Based on what we know so far, is there anything to indicate that PS4 will be a repeat of PS3 in the sense of being a theoretically powerful system but ports may suffer due to being difficult to program for?
I would rather not suffer repeat of examples like Skyrim PS3.
From the incomplete information we have and the general tenor of Sony's statements, they've gone further than many expected to make the system familiar to programmers and have taken a sizeable financial hit to make the system's performance consistent.

It's not certain at this point, but while the peak performance of the PS4 might not match a top PC, it has fewer significant bottlenecks. This may--and I stress may--be the platform that is considered the most consistent with less hand-holding and fewer surprise pitfalls.
 
What is the formula for determining whether the CPU will become a bottleneck, given that:
(1) There are dedicated audio, video and compression h/w in play...

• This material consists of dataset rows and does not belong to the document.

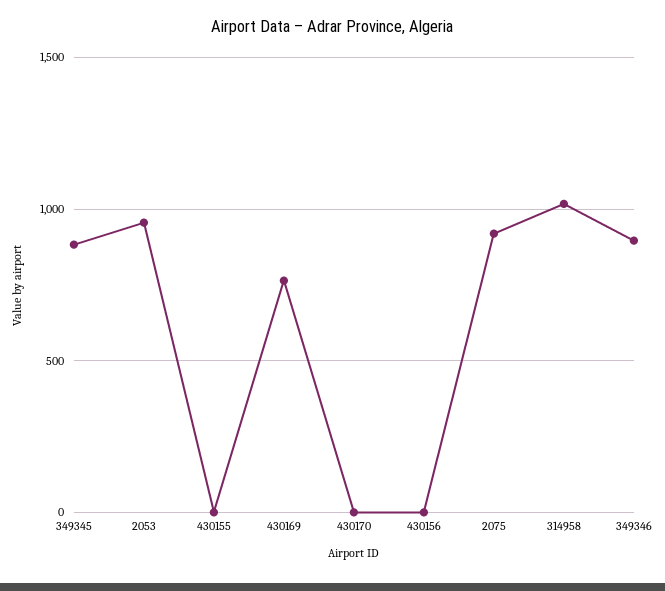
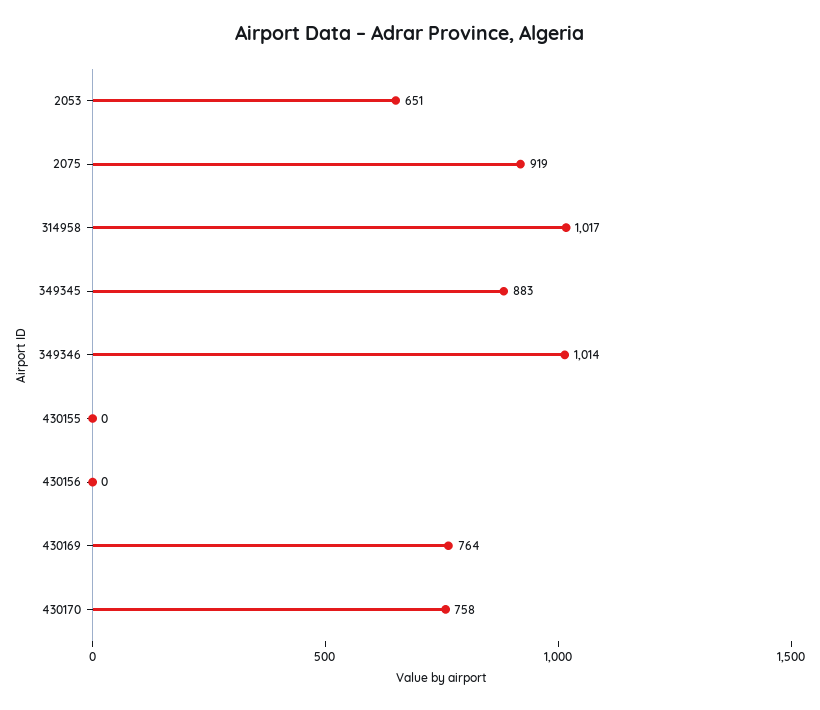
  {
    "349345": 883,
-   "2053": 950,
+   "2053": 651,
    "430155": 0,
    "430169": 764,
-   "430170": 0,
+   "430170": 758,
    "430156": 0,
    "2075": 919,
    "314958": 1017,
-   "349346": 900
+   "349346": 1014
  }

Yep. What do people think the CPU will be doing such that half of Cell's capabilities won't be enough considering the CPU won't have to do a quarter of the work (based on a broad understanding of the workloads)?

Based on what we know so far, is there anything to indicate that PS4 will be a repeat of PS3 in the sense of being a theoretically powerful system but ports may suffer due to being difficult to program for?
Broadly speaking, PS4 is a laptop PC with unified memory. There shouldn't be an issues at all. There's nothing complex about managing the system regards memory moving or peculiar ISAs or anything of the sort. Should be a very easy console to work with, with the tools being the limiting factor.
 
Speaking from just opinion Shifty, you think Sony has their ducks in order to actually provide capable tools this time around?
 
Didn't someone say the vita tools are great now? It's likely the ps4 ones are of equal standing surely, they aren't going to regress after making good progress.